The lights come up and 88 small feet shuffle across the stage. It’s time again for the annual Crawford County Spelling Bee. Of all the non-performing arts events we hold in our facility each year, the spelling bee is one of my favorites. I can’t watch the bee without the subtle sound of the “25th Annual” soundtrack playing in the back of my mind so perfectly depicting the atmosphere the county bee.
As I watch each of the young spellers take their seats and await instruction, I’m transported back to the memory of the first county bee I attended in 1999. I was a fourth grader at Alma Intermediate School and had successfully placed second in the school bee after missing the word “tomato.” The vowels always got the best of me, especially when listening to southern pronunciations (TUH-MAY-TOE).

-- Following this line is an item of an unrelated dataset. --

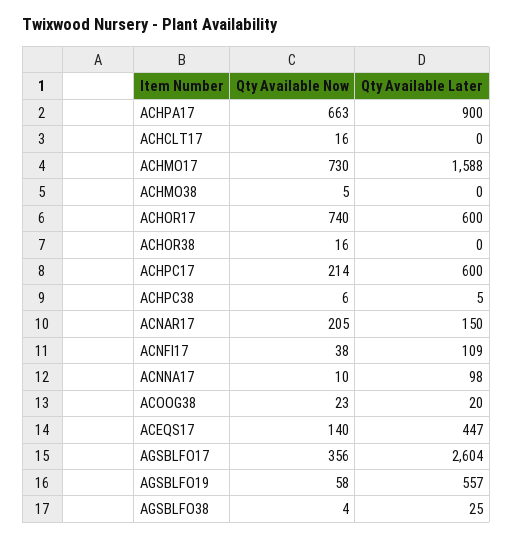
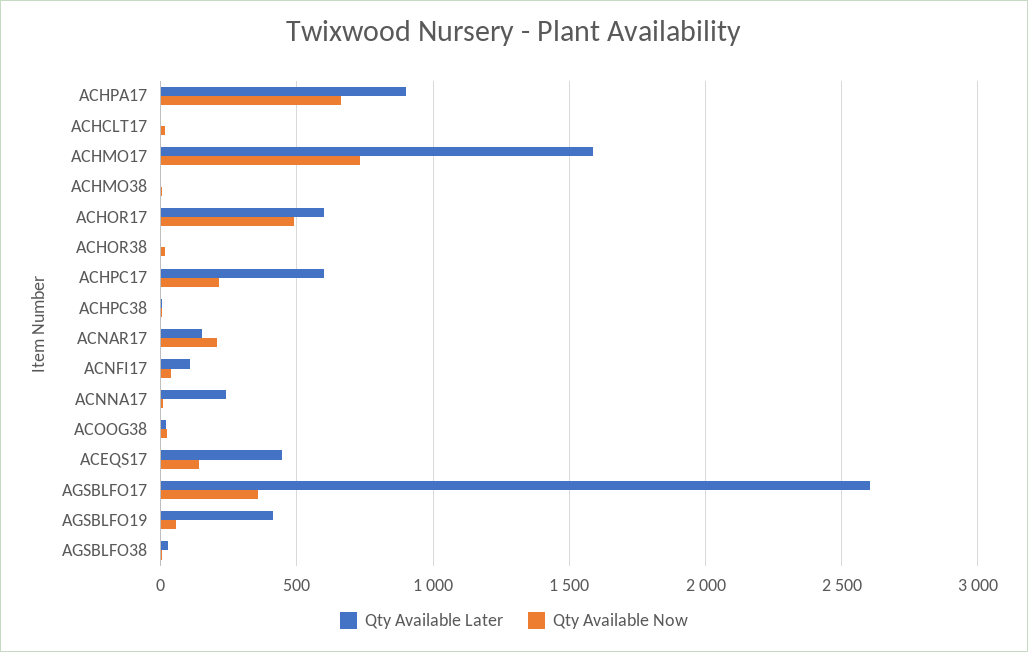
Qty Available Now, ACHOR17: 740 -> 500
Qty Available Later, ACNNA17: 98 -> 250
Qty Available Later, AGSBLFO19: 557 -> 400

There are 44 students competing in this year’s bee, and they all wait quietly and patiently as the bee coordinator takes the stage to review the rules. She begins by assuring them all that just being here is winning. Of course as the song goes, “although we know it isn’t so, it’s a very nice beginning.” And it is a very nice way to start a competition that at the end of the day will turn out 43 losers and one winner.
The bee begins and after only a few spellers the harsh “ding” of the bell takes it’s first victim. An adorable little girl named Samantha looks a little disappointed at the sound of the bell. A refrain of “The First Goodbye” plays in the back of my head, and I’m wishing we had a comfort counselor like Mitch Mahoney to greet the students as they exit the stage. Samantha runs straight to her family who happen to be sitting in the row behind me and is immediately met with hugs and smiles. She responds matter-of-factly by saying “It’s ok. Now I don’t have to study no more.” Looks like it’s time to move on from spelling to grammar.
There are only two words I don’t know how to spell at this year’s bee – mohair and roughhewn. The latter of which is repeated back and forth between judge and speller about half a dozen times before the girl who received the word finally gives up and just spouts out an assortment of letters. Most of the observers lean forward during this turn also trying to figure out the elusive word. After the bee, I proceeded to my car and asked Siri to help me find it’s spelling and definition. For anyone who is wondering, the word “rough-hewn” denotes wood or stone that has been cut with a tool such as an ax, so that its surface is not smooth.
Each round progresses with only half the participants of the level before. Round 3 is announced as a special vocabulary round, which is new this year. I am pleasantly surprised at the students’ ability to choose from two given definitions of an ambiguous word which both seem highly plausible. By the 5th round only three contestants remain, all girls, two middle school aged and one tiny thing who looks like she is barely 8 or 9.
After a few more rounds one of the older girls is named the champion. Emily “enters spelling history feeling triumph and glee,” as she completes the bee-winning word “democracy.”